* **What to work on**
(a) Say whether each statement agrees with the passage on robot kinematics below, answering yes or no and quoting the words of the passage that decide it. (i) For serial manipulators, forward kinematics is carried out by direct substitution of the joint parameters. (ii) A Stewart platform has only one configuration for a given set of joint parameters. (iii) Forward kinematics takes the configuration of the chain as given and computes the joint parameters.
(b) Carry on the passage on robot kinematics below, starting after its last sentence.

-- start of Extract --

There are two broad classes of robos and associated kinematics equations serial manipulators and parallel manipulators. Other types of systems with specialized kinematics equations are air, land, and submersible mobile robots, hyper-redundant, or snake, robots and humanoid robos.
Forward kinematics
Forward kinematics specifies the joint parameters and computes the configuration of the chain. For serial manipulators this is achieved by direct substitution of the joint parameters into the forward kinematics equations for the serial chain. For parallel manipulators substitution of the joint parameters into the kinematics equations requires solution of the a set of polynomial constraints to determine the set of possible end-effector locations. In case of a Stewart platform there are 40 configurations associated with a specific set of joint parameters.

-- end of Extract --
-- start of Records shown --

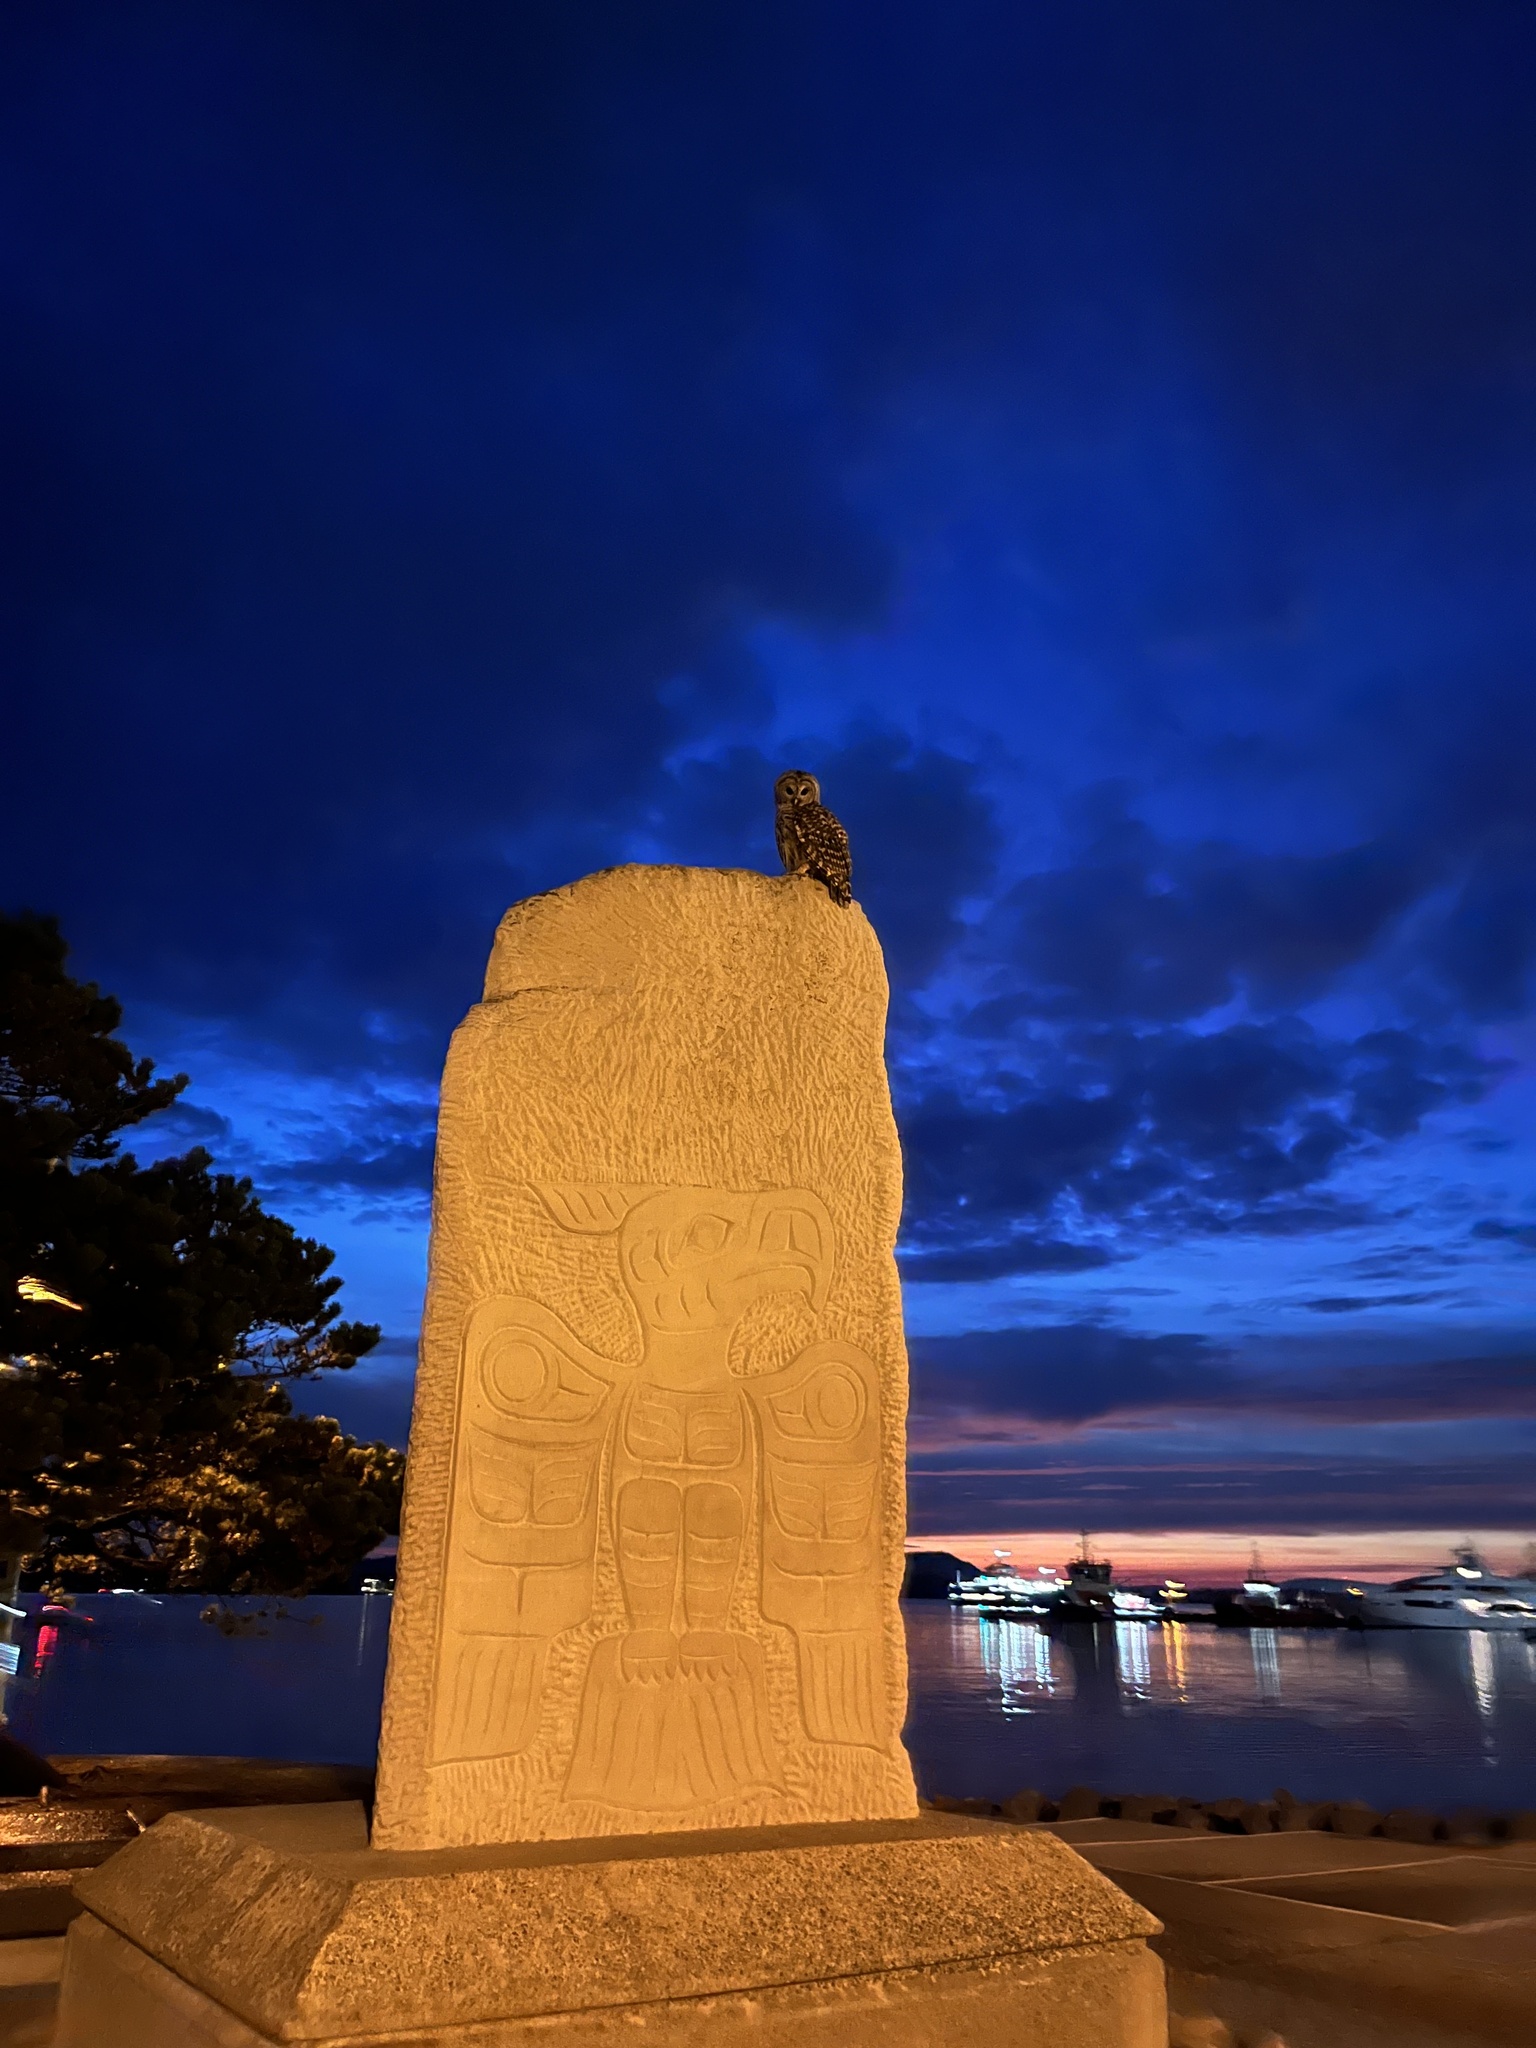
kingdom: Animalia
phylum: Chordata
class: Aves
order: Strigiformes
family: Strigidae
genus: Strix
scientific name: Strix varia
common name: Barred owl
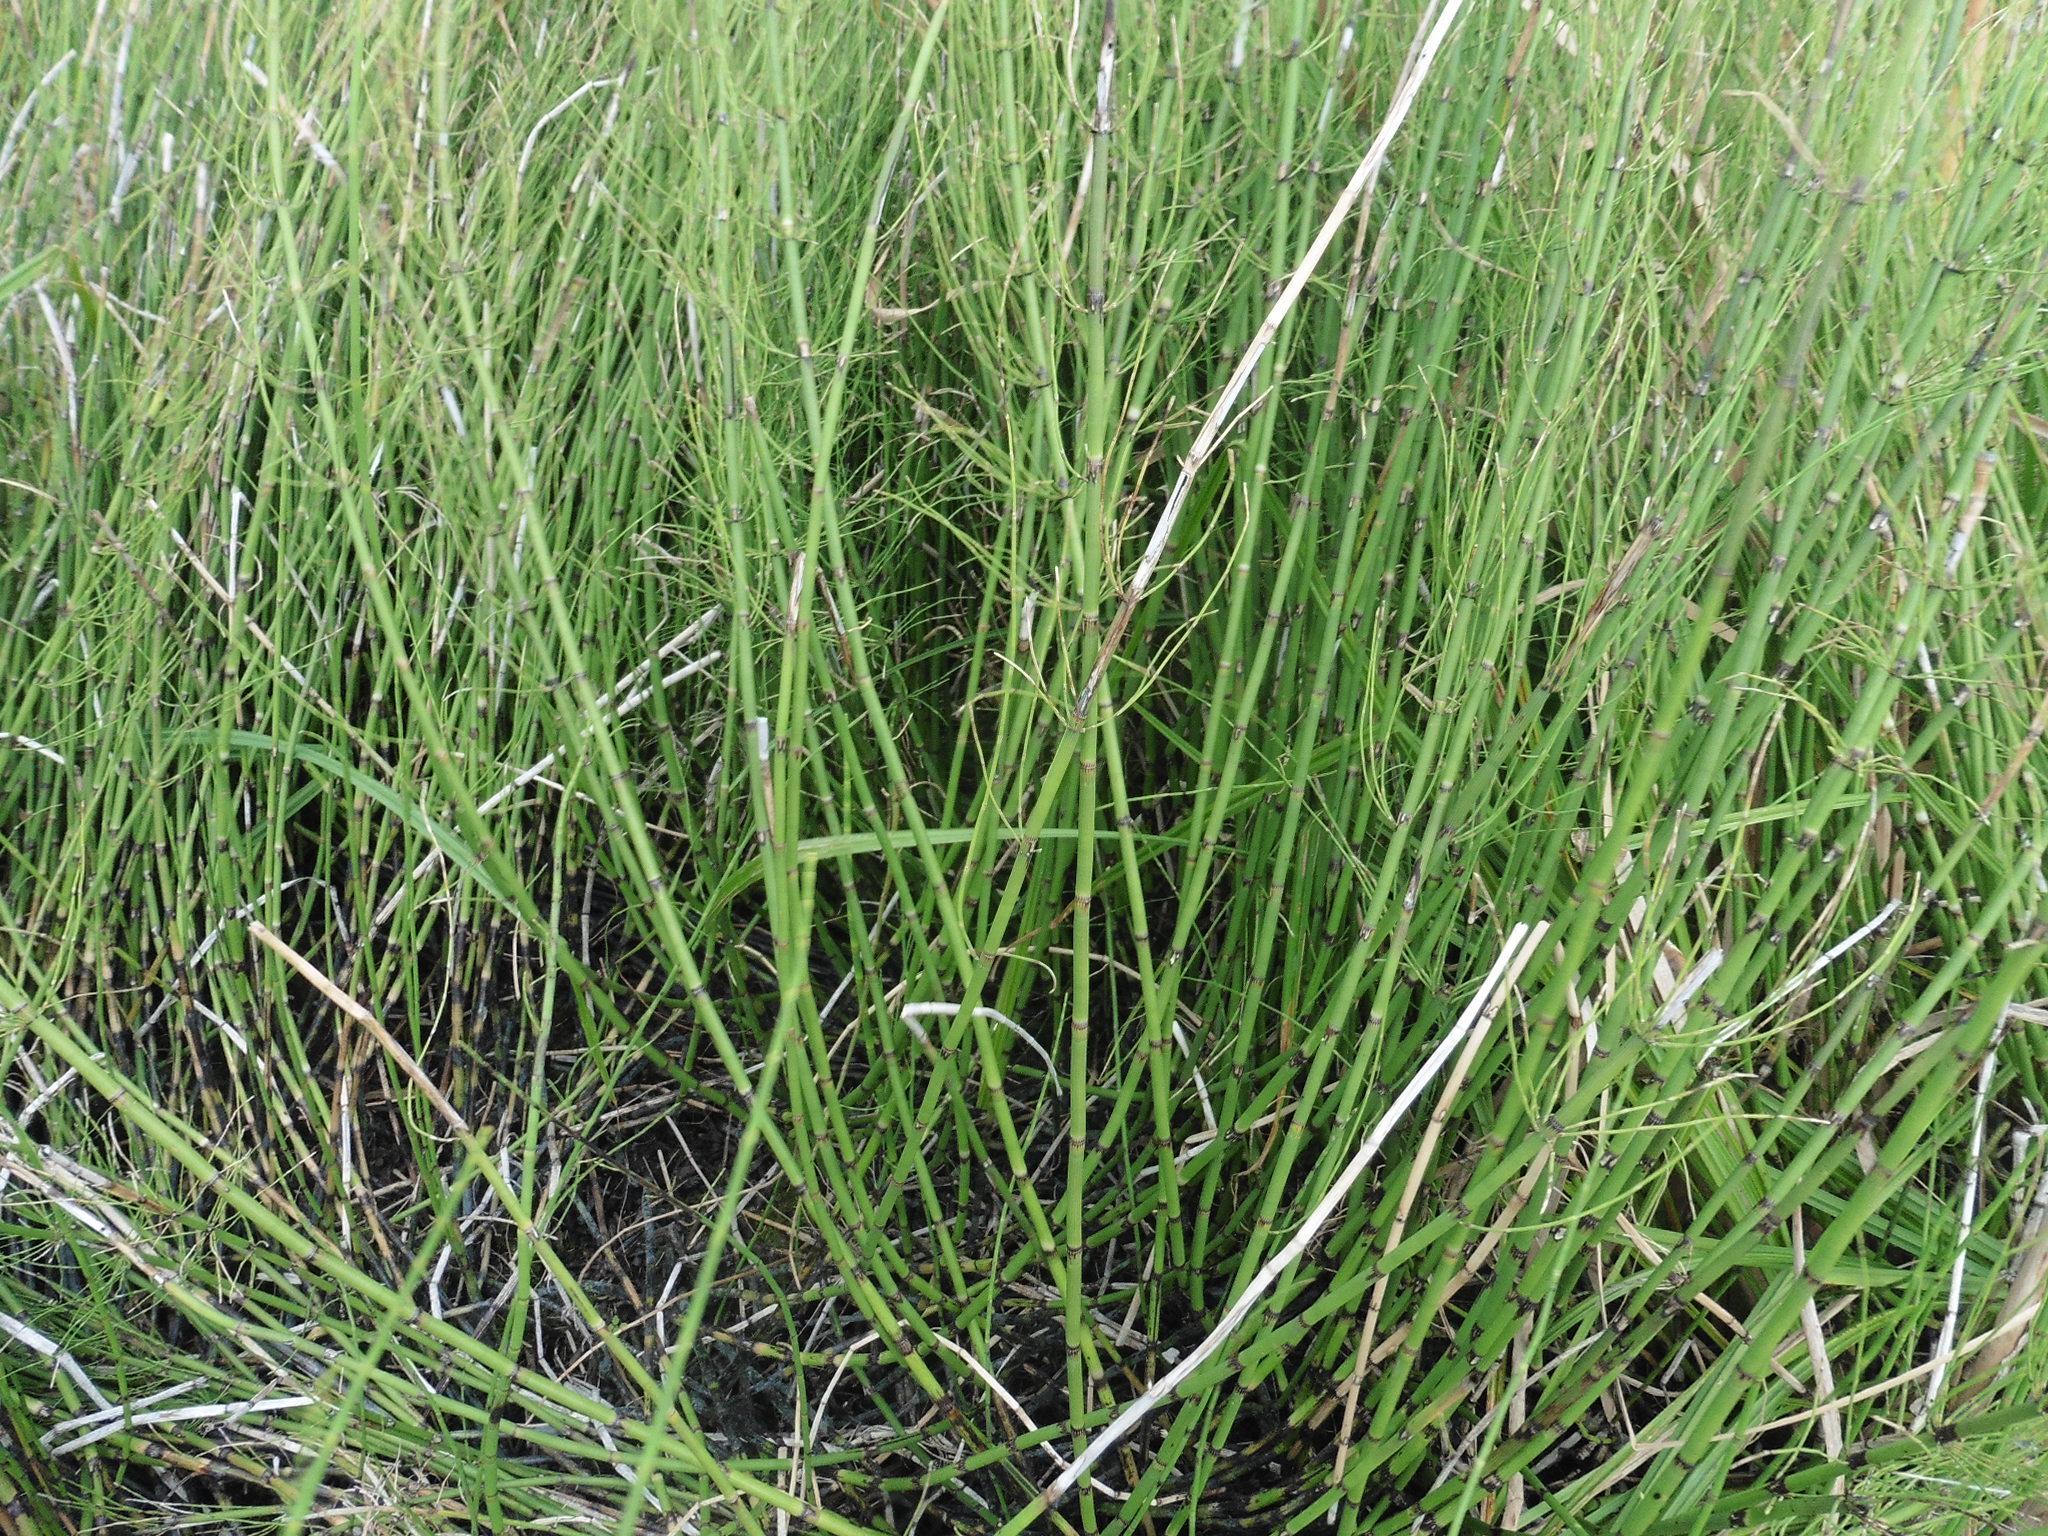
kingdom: Plantae
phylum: Tracheophyta
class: Polypodiopsida
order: Equisetales
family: Equisetaceae
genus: Equisetum
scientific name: Equisetum fluviatile
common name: Water horsetail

-- end of Records shown --

* **Per-task outputs**
(a)
(i) Yes: "For serial manipulators this is achieved by direct substitution of the joint parameters into the forward kinematics equations for the serial chain."
(ii) No: "In case of a Stewart platform there are 40 configurations associated with a specific set of joint parameters."
(iii) No: "Forward kinematics specifies the joint parameters and computes the configuration of the chain."

(b)
Inverse kinematics
Inverse kinematics specifies the end-effector location and computes the associated joint angles. For serial manipulators this requires solution of a set of polynomials obtained from the kinematics equations and yields multiple configurations for the chain. The case of a general 6R serial manipulator (a serial chain with six revolute joints) yields sixteen different inverse kinematics solutions, which are solutions of a sixteenth degree polynomial. For parallel manipulators, the specification of the end-effector location simplifies the kinematics equations, which yields formulas for the joint parameters.
Robot Jacobian
The time derivative of the kinematics equations yields the Jacobian of the robot, which relates the joint rates to the linear and angular velocity of the end-effector. The principle of virtual work shows that the Jacobian also provides a relationship between joint torques and the resultant force and torque applied by the end-effector. Singular configurations of the robot are identified by studying its Jacobian.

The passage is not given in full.